Een nadeel van inputmethoden is dat er mogelijk geen directe relatie is tussen de inputs van een entiteit en de overdracht van zeggenschap over goederen of diensten aan een klant. Derhalve moet een entiteit van een inputmethode de effecten uitsluiten van alle inputs die, in overeenstemming met de doelstelling van meting van de voortgang in alinea 39, de prestaties van de entiteit op het punt van het overdragen van zeggenschap over goederen of diensten aan de klant niet weergeven.
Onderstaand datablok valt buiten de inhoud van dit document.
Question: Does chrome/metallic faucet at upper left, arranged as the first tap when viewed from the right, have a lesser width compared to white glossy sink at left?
Bij gebruik van een op kostprijs gebaseerde input bijvoorbeeld kan in de volgende omstandigheden een aanpassing van de meting van de voortgang vereist zijn:

a)

Wanneer gemaakte kosten niet bijdragen aan de voortgang van een entiteit inzake het vervullen van de prestatieverplichting. Een entiteit zou bijvoorbeeld geen opbrengsten opnemen op basis van gemaakte kosten die toe te schrijven zijn aan significante inefficiënties in de prestaties van de entiteit die niet tot uitdrukking zijn gekomen in de prijs van het contract (bijvoorbeeld de kosten van onverwachte hoeveelheden verspilde grondstoffen, arbeid of andere middelen die zijn gemaakt om de prestatieverplichting te vervullen).

b)

Wanneer gemaakte kosten niet evenredig zijn met de voortgang van de entiteit in het vervullen van de prestatieverplichting. In dat geval kunnen de prestaties van de entiteit mogelijk het best worden weergegeven door de inputmethode aan te passen en opbrengsten slechts naar rato van de gemaakte kosten op te nemen. De prestaties van een entiteit zouden bijvoorbeeld getrouw kunnen worden weergegeven door opbrengsten op te nemen voor een bedrag gelijk aan de kosten van een goed dat is gebruikt om een prestatieverplichting te vervullen als de entiteit bij aanvang van het contract verwacht dat alle volgende voorwaarden zouden worden vervuld:

i)

het goed is niet onderscheiden;

ii)

de klant zal naar verwachting significante tijd vóór het ontvangen van diensten met betrekking tot het goed zeggenschap over het goed verkrijgen;

iii)

de kosten van het overgedragen goed zijn significant vergeleken met de totale verwachte kosten om de prestatieverplichting volledig te vervullen; en

iv)

de entiteit betrekt het goed van een derde en is niet significant betrokken bij het ontwerpen en produceren van het goed (maar de entiteit treedt als principaal op in overeenstemming met de alinea's B34 tot en met B38).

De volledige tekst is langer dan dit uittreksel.